S. aureus mecA >256 >256 >256 256b

E. faecalis vanB >256 >256 >256 64b

E. faecium vanA >256 >256 >256 256c

P. aeruginosa Surexpression de pompe à efflux >256 >256 >256 64d n=3 - AU : acide ursolique, AO : acide oléanolique, AB : acide bétulinique, a : amoxicilline, b : oxacilline, c : vancomycine et d : ticarcilline

Pour les isolats cliniques (Tableau XVIII), les CMI obtenues pour les trois composés sont toutes ≥ 256 µg/mL, quelle que soit la souche bactérienne, ou le mécanisme de résistance considéré.

Les antibiotiques testés nous ont permis de vérifier que nos souches bactériennes étaient bien des souches résistantes aux antibiotiques.

Il est à noter ici que les mécanismes de résistance présents chez les bactéries à Gram positif modifient des constituants du peptidoglycane (vanA, vanB) ou des protéines liant les pénicillines (mecA). Ces mécanismes sont localisés dans la paroi des bactéries (Figure 25).

Cela permet de souligner que la perte de l’activité biologique liée à ces modifications de la paroi des bactéries (peptidoglycane ou environnement proche) peut être reliée soit à une perte de la perméabilité des bactéries aux AHPTs, soit à une modification de la cible des AHPTs.

Figure 25 : Schéma des enveloppes bactériennes (Bosgiraud, 2003)

Chez S. aureus, un autre type de modification entraine l’augmentation de l’épaisseur de la couche de peptidoglycane sans modification chimique de sa structure.

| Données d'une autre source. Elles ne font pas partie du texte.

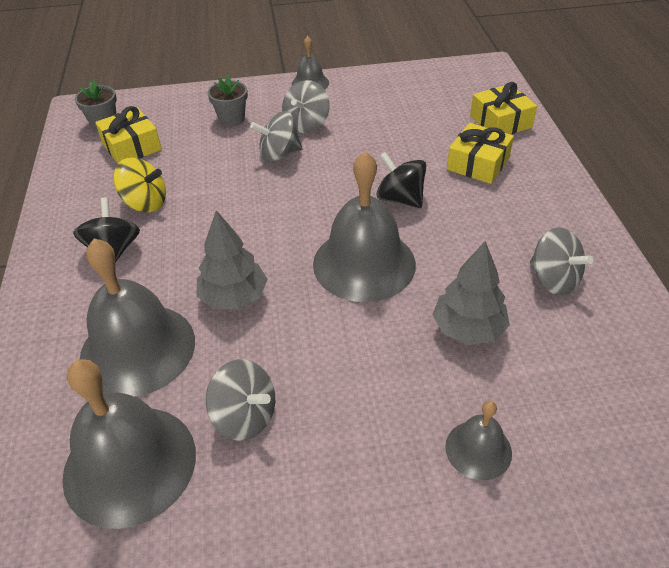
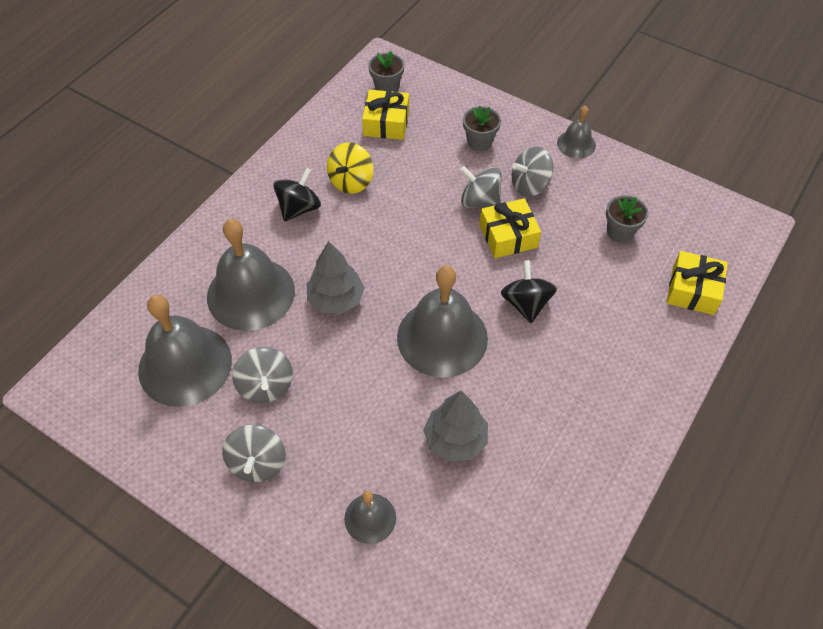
camera: 40 degrees right, 10 degrees up
yellow spinning top [113,158,166,212] -> yellow spinning top turned 60 degrees clockwise [327,143,373,194]
yellow gift [447,123,514,184] -> yellow gift moved to [479,198,541,258]
grey spinning top [530,227,593,295] -> grey spinning top moved to [222,425,286,482]
none -> grey flower pot [606,195,648,243]

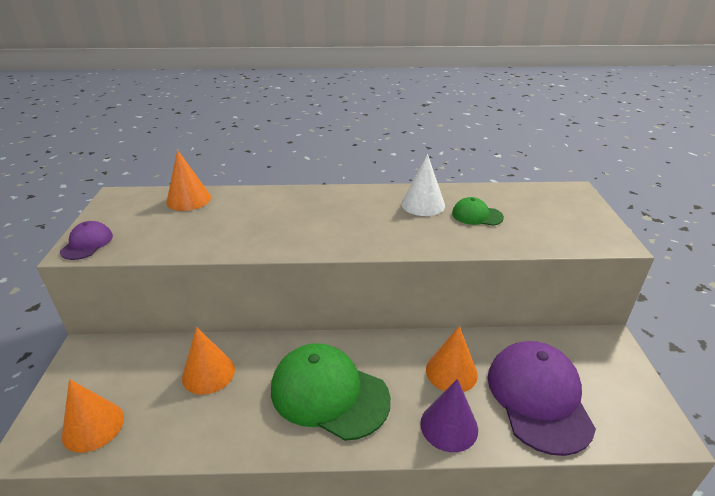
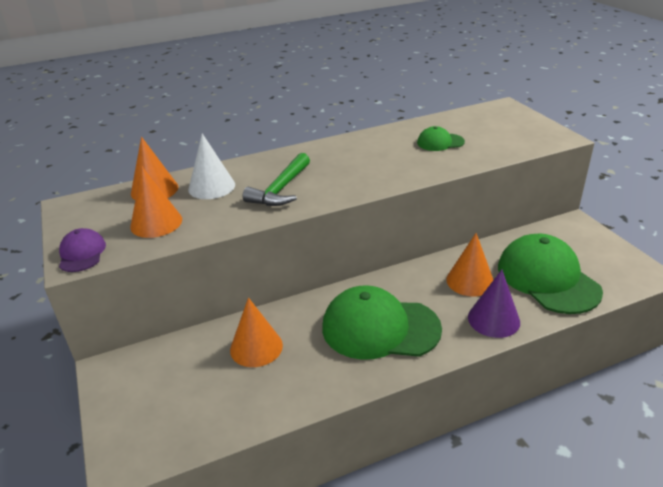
camera: 20 degrees left, 0 degrees up
orange cone [62,379,124,453] -> orange cone moved to [130,167,182,238]
white cone [401,154,445,216] -> white cone moved to [188,134,235,199]
purple cap [488,341,596,456] -> green cap [498,234,603,314]
none -> green hammer [243,153,310,206]

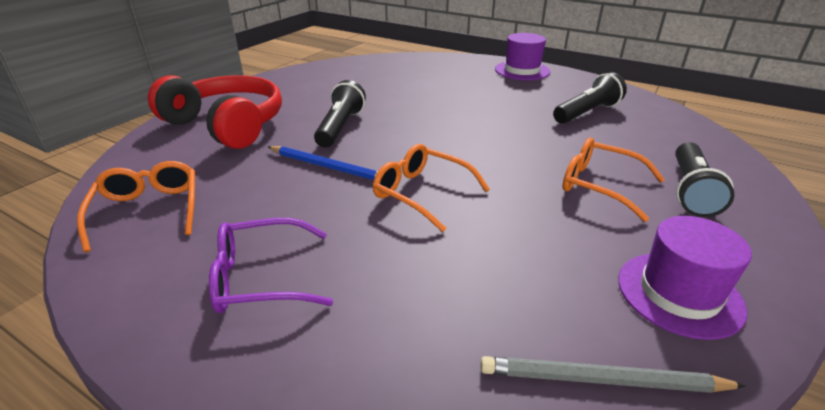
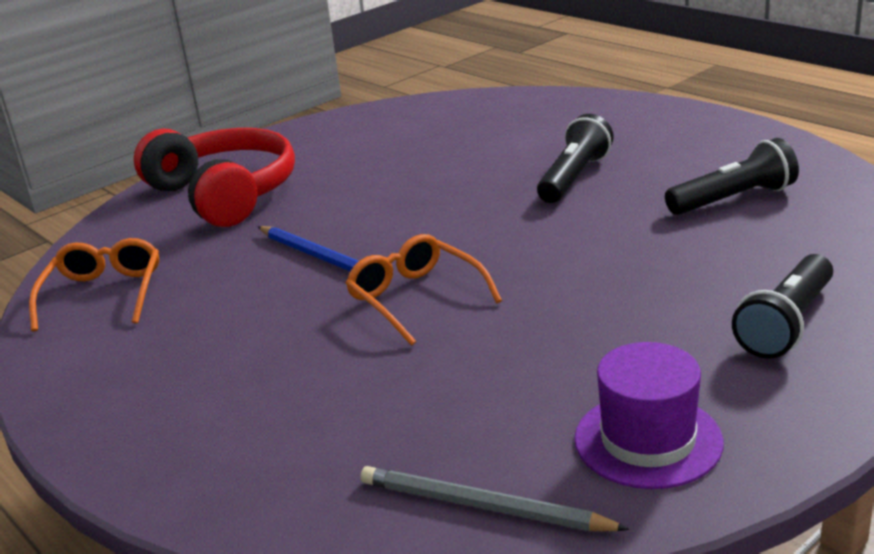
camera: 20 degrees right, 5 degrees down
purple glasses [209,218,333,314] -> none
black flashlight [314,80,366,148] -> black flashlight moved to [537,114,614,203]
purple hat [495,33,550,80] -> none
orange glasses [563,138,665,222] -> none

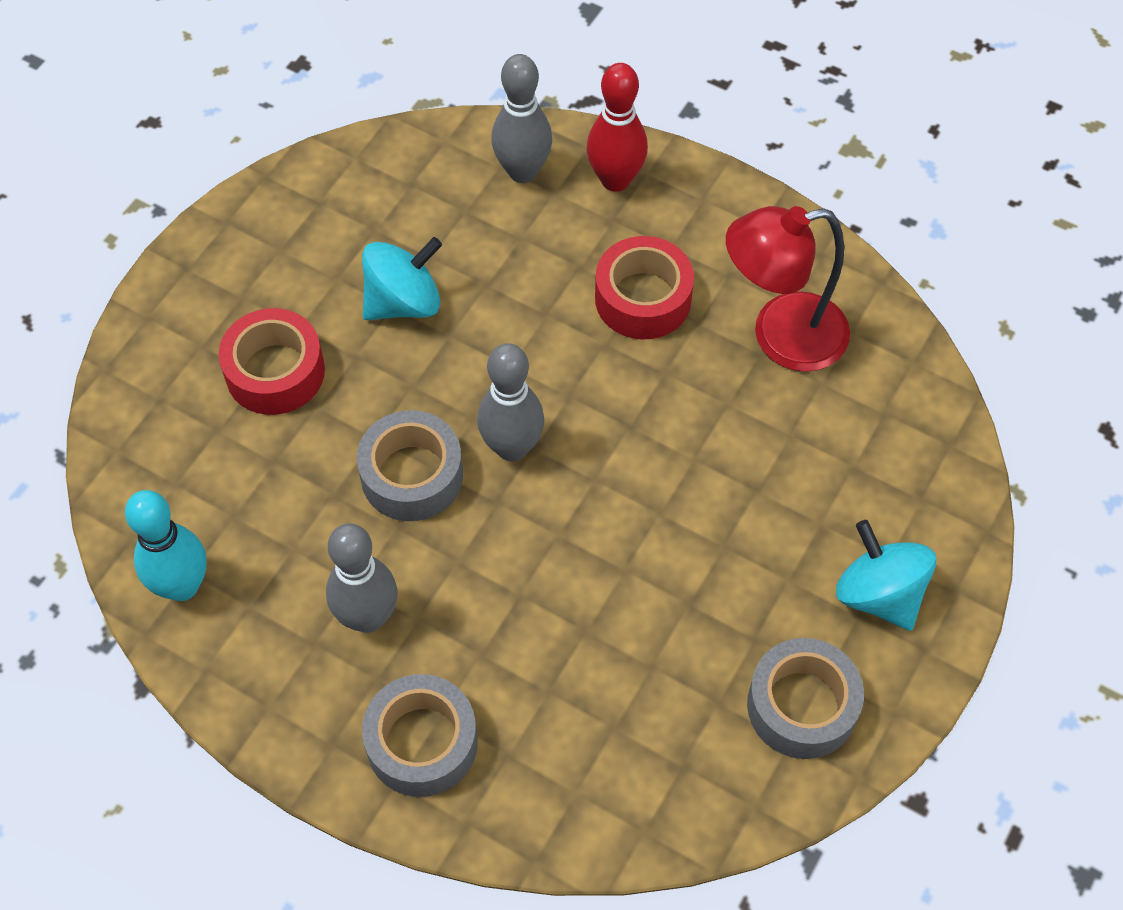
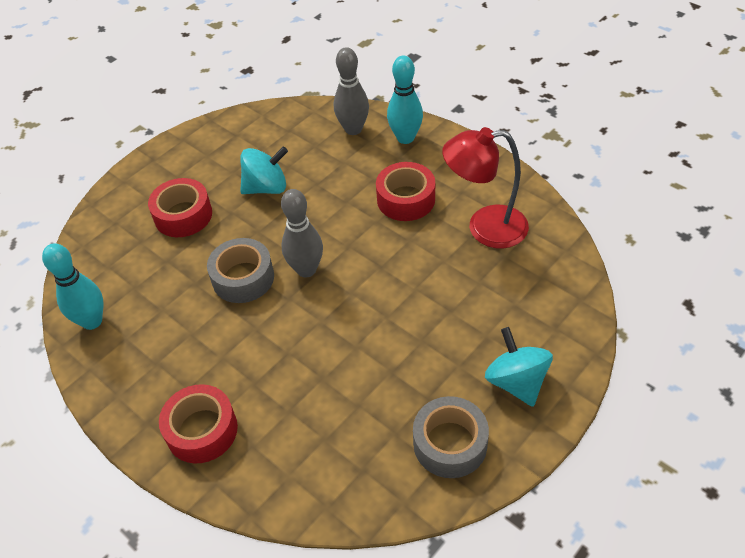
camera: 15 degrees right, 10 degrees down
grey bowling pin [326,523,397,633] -> none
grey tape [362,674,477,797] -> red tape [159,384,238,463]
red bowling pin [587,63,648,192] -> turquoise bowling pin [387,55,423,144]

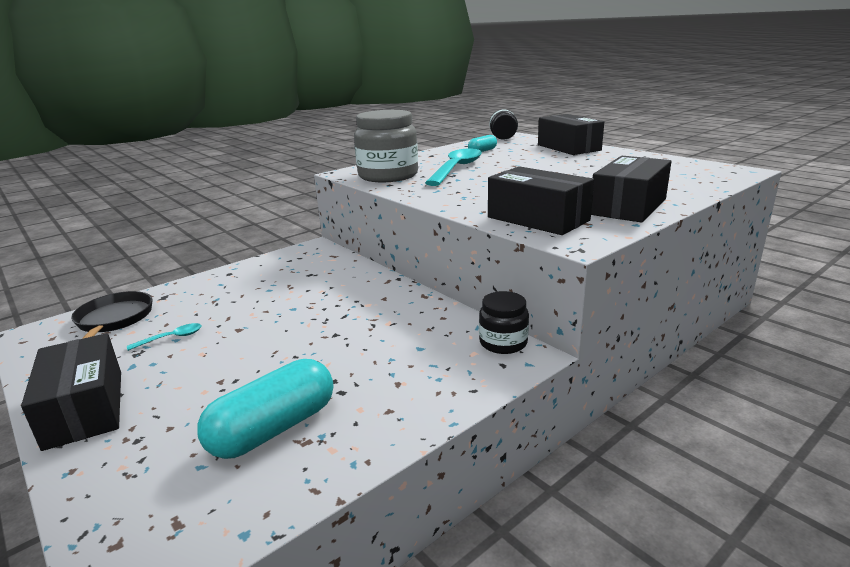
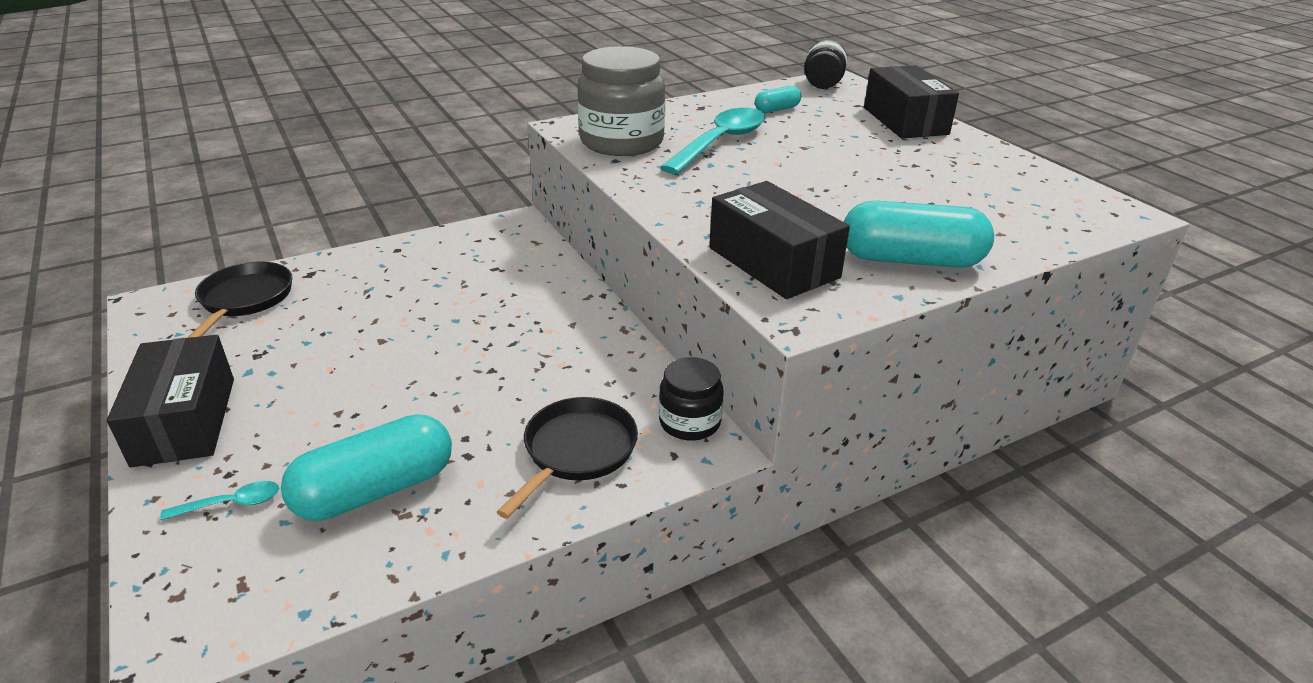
camera: 10 degrees right, 10 degrees up
turquoise spoon [127,323,202,351] -> turquoise spoon moved to [160,481,279,520]
black box [591,156,672,223] -> turquoise capsule [844,200,994,268]
none -> black pan [497,397,638,519]

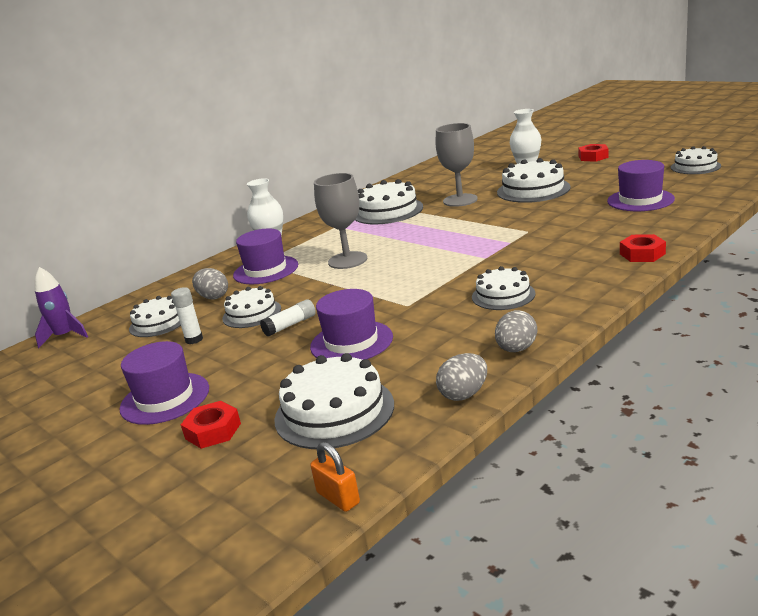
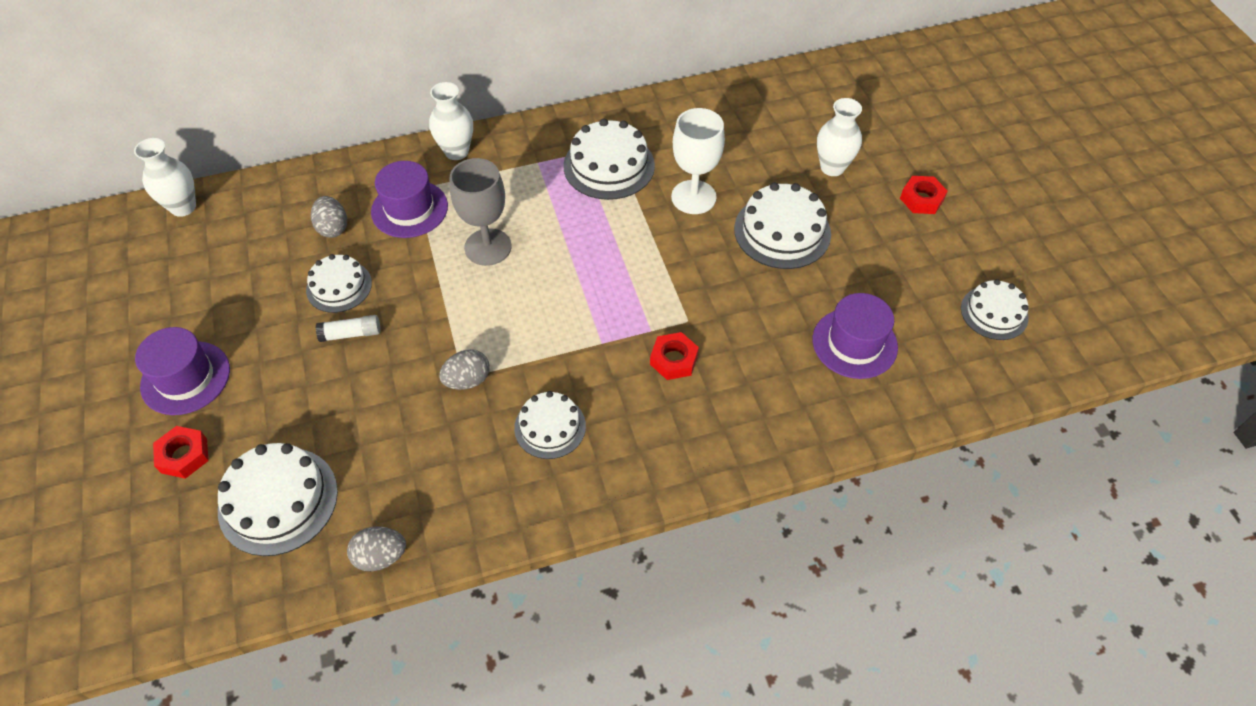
camera: 25 degrees right, 30 degrees up
purple rocket [35,267,88,348] -> white vase [134,138,196,217]
white cake [129,296,181,337] -> none
white glue stick [171,287,203,344] -> none
purple hat [310,289,393,360] -> none
orange padlock [310,442,360,512] -> none
grey goblet [436,123,478,207] -> white goblet [671,108,725,214]
grey egg [495,310,537,352] -> grey egg moved to [439,349,490,390]
red nut [620,234,666,262] -> red nut moved to [650,332,699,380]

Il s’agit des souches « vancomycin intermediate Staphylococcus aureus » ou VISA. Il serait intéressant de tester la résistance de ces souches aux AHPTs afin de vérifier si le phénomène de résistance est lié à la modification des cibles (perte attendue de la résistance chez les VISA) ou s’il est lié à un problème de diffusion des AHPTs vers le cytoplasme (maintien de la résistance chez les VISA).

La modification des PLP liée au système mecA peut aussi s’interpréter comme un phénomène de « leurre ». Cette interprétation pourrait être vérifiée par l’étude des interactions possibles entre un extrait de PLP et les AHPTs.

Ainsi il peut être remis en cause l’habitude prise de donner préférentiellement aux AHPTs une cible d’action interne et surtout de ne plus considérer une interaction avec les acides nucléiques (Kim et al., 2000) comme son unique mode d’action.